### Aim
In the thread on the Jensen gap, what kind of decay does the R code in the first answer suggest when the variables have a t-distribution?

### Selected excerpt
The Jensen gap $\mathbb{E}[|\overline X|] - |\mu|$

Question

Let $ X_1, X_2, \dots, X_n $ be a sequence of i.i.d. random variables with finite mean $ \mu $ and variance $ \sigma^2 $. Let $ \overline X = \frac{1}{n}\sum_{i=1}^n X_i $ denote the sample average. I would like to bound the Jensen gap $ \mathbb{E}[|\overline X|] - |\mu| $ for $ \mu \neq 0 $. Simulations suggest that the gap decays exponentially in $ n $, which indeed can be verified asymptotically by the central limit theorem. But I would like an analogous bound that is valid for all $ n $. Any help would be much appreciated!

Answer 1

By the reverse triangle inequality and Jensen's inequality: $$ |E(|\bar X| - |\mu|)| \le E(|\bar X - \mu|) = E\left(\sqrt{(\bar X - \mu)^2}\right) \le \sqrt{\operatorname{Var}(\bar X)} = \frac{\sigma}{\sqrt n} $$ where $\sigma$ is the standard deviation of $X_1$.

I suspect it is a misstep to assume that the asymptotic you get from a normal distribution will be representative of what happens in general. The asymptotic for $E(|\bar X|)$ might depend on information in the tail behavior of the $X_i$'s, which is information you lose when you apply the CLT heuristic. The following R code suggests that you get polynomial decay when $X_i$ has a $t$-distribution:

mysim <- function(n, reps) {
  moo <- matrix(rt(n = n * reps, df = 4, ncp = 0), nrow = n)
  return(mean(abs(colMeans(moo))))
}

q <- sapply(100:200, function(n) mysim(n, 10000))
plot(q)

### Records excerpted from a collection
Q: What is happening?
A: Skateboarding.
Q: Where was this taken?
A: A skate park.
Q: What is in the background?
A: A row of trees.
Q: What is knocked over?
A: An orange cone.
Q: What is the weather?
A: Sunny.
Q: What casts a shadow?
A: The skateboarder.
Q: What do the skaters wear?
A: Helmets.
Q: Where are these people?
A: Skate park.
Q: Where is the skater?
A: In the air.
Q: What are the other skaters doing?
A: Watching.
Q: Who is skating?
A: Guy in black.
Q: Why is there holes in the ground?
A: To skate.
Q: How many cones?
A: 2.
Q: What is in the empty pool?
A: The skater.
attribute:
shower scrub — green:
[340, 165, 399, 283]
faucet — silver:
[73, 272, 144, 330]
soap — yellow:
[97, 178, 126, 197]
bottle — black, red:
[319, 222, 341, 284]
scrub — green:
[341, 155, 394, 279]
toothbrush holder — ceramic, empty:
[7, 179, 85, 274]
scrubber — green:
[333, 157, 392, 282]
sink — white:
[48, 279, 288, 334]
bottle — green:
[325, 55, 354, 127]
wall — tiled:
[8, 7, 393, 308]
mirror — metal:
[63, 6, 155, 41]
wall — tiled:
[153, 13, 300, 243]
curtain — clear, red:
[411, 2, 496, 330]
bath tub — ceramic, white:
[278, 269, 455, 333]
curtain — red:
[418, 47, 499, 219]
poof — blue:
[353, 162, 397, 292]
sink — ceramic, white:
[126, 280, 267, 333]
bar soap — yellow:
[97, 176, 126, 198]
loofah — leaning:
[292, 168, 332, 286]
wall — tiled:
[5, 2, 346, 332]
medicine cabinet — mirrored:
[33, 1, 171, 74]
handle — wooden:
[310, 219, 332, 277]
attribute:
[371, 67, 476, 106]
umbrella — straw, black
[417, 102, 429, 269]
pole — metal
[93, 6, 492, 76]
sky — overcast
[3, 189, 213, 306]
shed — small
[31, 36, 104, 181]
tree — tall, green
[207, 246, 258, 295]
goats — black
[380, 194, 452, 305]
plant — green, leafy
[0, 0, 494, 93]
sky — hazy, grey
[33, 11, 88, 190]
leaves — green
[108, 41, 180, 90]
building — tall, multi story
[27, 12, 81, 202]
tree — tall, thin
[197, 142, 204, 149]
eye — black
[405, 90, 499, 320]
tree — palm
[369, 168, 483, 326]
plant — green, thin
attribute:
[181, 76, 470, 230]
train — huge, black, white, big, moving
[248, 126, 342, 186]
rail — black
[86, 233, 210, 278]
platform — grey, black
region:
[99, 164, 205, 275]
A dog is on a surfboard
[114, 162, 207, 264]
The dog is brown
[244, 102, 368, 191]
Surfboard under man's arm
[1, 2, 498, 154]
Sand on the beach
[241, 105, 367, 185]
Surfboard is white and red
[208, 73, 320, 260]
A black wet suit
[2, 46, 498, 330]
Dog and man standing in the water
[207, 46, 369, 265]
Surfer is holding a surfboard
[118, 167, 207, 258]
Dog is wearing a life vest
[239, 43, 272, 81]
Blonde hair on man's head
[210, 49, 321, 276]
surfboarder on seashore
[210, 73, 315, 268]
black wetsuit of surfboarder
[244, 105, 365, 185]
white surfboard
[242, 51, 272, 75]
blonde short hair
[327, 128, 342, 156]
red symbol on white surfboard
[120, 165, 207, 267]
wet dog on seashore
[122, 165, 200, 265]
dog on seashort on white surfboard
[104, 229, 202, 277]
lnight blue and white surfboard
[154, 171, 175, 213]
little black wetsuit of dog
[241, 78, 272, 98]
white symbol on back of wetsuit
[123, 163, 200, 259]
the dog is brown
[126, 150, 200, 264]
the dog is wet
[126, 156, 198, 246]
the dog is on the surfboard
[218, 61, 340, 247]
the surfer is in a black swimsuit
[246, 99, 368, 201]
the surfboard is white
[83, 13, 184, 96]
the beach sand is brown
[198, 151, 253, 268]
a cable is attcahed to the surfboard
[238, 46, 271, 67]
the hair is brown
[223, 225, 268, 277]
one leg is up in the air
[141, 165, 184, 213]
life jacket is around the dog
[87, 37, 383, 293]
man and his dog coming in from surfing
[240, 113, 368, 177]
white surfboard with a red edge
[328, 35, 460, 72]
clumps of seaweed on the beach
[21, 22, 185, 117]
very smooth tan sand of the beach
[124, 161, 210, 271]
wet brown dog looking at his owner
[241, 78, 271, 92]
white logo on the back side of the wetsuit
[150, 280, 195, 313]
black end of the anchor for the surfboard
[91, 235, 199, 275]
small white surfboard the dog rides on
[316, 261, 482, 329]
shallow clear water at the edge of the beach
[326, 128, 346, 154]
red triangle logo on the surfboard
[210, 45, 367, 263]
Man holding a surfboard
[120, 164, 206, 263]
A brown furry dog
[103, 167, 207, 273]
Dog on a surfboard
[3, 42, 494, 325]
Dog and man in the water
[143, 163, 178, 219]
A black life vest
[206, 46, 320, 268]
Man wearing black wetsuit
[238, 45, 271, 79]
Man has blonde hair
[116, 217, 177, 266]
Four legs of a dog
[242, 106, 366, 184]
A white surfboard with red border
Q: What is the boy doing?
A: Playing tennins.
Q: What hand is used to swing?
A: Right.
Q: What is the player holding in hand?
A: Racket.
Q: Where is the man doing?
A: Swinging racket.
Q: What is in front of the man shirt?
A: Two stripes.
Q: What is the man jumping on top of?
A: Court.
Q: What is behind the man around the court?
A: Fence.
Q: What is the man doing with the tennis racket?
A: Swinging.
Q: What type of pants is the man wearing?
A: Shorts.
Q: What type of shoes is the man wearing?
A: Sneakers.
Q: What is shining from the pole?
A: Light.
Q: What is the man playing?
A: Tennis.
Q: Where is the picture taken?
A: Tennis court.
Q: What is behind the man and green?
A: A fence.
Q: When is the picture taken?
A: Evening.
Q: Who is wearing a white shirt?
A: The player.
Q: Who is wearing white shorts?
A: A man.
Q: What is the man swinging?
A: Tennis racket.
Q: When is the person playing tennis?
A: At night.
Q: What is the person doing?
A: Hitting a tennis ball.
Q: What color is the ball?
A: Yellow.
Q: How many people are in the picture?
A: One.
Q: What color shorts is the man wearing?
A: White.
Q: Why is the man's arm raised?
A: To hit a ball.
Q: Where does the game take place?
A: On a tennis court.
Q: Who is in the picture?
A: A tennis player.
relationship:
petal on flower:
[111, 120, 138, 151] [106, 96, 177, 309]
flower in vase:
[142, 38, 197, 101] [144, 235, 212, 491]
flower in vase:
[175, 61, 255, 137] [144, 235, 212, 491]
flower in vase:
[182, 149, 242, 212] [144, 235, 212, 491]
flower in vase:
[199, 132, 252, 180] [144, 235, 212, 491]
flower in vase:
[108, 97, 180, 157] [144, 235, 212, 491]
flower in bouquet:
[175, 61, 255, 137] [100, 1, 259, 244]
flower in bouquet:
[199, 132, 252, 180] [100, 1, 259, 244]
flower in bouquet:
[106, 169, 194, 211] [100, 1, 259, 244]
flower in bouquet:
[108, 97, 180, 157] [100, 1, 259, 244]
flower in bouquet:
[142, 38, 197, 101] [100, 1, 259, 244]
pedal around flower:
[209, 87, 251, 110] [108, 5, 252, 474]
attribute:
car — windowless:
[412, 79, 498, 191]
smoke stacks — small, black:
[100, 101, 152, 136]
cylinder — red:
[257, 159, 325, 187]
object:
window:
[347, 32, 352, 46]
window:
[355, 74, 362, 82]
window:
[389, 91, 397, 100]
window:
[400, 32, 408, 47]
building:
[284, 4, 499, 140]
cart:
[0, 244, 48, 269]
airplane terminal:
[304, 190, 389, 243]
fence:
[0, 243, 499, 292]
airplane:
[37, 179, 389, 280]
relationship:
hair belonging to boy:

### Complete answer
Polynomial decay.